◆ WORK TO COMPLETE:
Name each distinct user who posts in the CCW permit thread below, listing each one only once.
+++ EXCERPTED TEXT
# CCW permit issue any input advice please



## fredg53 (Sep 17, 2010)

Hi all. Took my class with the wife made my appointment yesterday with the Sheriff. Handed in my app did fingerprints picture etc. They ran my backround immediately well after about 20 minutes. Anyway they said I had to wait because something they did not know what yet came up on my records. They said they had to wait for the state to mail them this info and that they will probably be MID JUNE. I have never been convicted of anything. The sheriff was really nice and great but his hands were tied.
Anybody else or have any friends this has happened to? And any advice on expediting this.
Thanks all in advance
Fred


----------



## Misdirection (Jul 16, 2012)

Did you do anything stupid as a kid that might have been in you juvenile record?

posted using Outdoor Hub Campfire


----------



## cjbrown (May 22, 2007)

I've never heard of anyone getting same day approval. Both times I have gone thru the process was a week or so wait. What county?


----------



## fredg53 (Sep 17, 2010)

Misdirection said:


> Did you do anything stupid as a kid that might have been in you juvenile record?
> 
> posted using Outdoor Hub Campfire


no nothing Im confused


----------



## Sharp Charge (Jun 24, 2009)

It could be anything. I know Lake County does same day approvals but usually it's a little longer in other counties. Let them do their thing and it may turn up as nothing. In the mean time, maybe pull your credit report and make sure someone didn't skim your identity. There could be a hang-up there if they've done some shady things in your name.


----------



## oarfish (May 12, 2004)

cjbrown said:


> I've never heard of anyone getting same day approval. Both times I have gone thru the process was a week or so wait. What county?
++++++
+++ GIVEN DATA
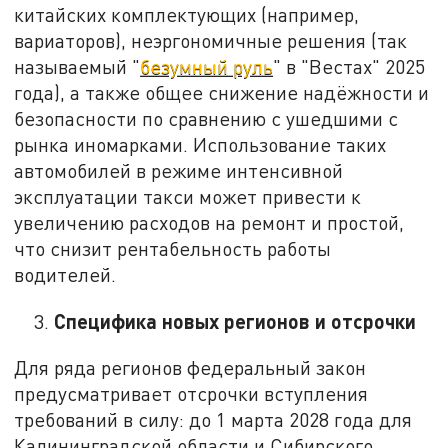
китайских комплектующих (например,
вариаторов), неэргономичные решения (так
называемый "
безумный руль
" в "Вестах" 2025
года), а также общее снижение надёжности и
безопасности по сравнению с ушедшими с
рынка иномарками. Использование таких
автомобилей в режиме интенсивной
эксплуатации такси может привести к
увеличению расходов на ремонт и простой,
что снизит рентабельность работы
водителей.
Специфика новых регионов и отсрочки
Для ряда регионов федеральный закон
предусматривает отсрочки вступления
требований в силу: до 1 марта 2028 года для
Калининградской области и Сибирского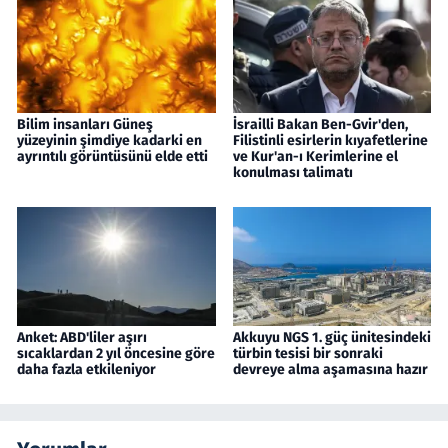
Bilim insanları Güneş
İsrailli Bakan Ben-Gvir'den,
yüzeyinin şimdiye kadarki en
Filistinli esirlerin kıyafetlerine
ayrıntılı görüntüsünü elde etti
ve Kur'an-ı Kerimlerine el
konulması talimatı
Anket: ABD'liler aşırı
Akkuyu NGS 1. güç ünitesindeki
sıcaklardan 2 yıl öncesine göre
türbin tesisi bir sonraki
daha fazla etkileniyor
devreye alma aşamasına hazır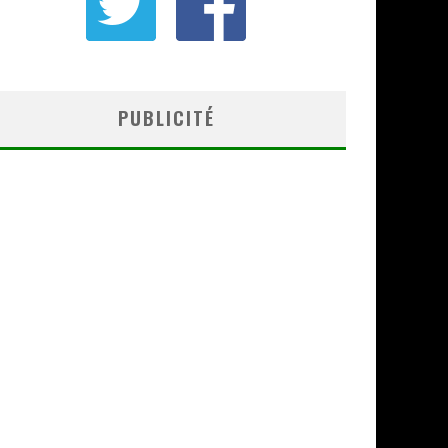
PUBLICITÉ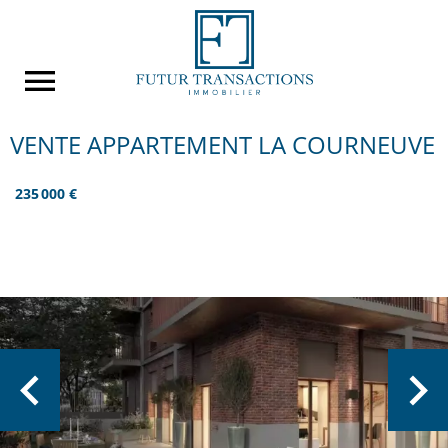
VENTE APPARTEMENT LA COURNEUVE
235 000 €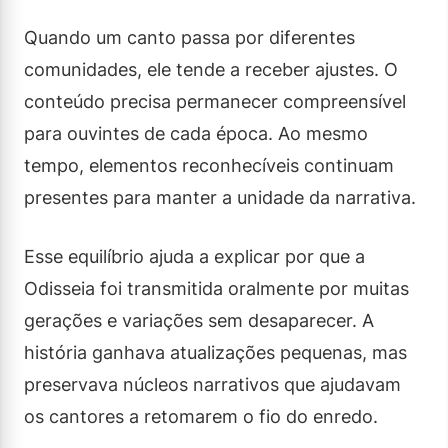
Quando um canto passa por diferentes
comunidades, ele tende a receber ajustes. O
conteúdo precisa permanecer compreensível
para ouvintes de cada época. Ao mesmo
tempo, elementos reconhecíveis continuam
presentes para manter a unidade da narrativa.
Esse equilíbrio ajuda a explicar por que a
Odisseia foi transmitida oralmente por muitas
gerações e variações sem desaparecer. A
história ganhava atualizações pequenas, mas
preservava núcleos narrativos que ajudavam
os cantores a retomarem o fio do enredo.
++++++
◆ SOLUTION TO THIS EXERCISE:
fredg53, Misdirection, cjbrown, Sharp Charge, oarfish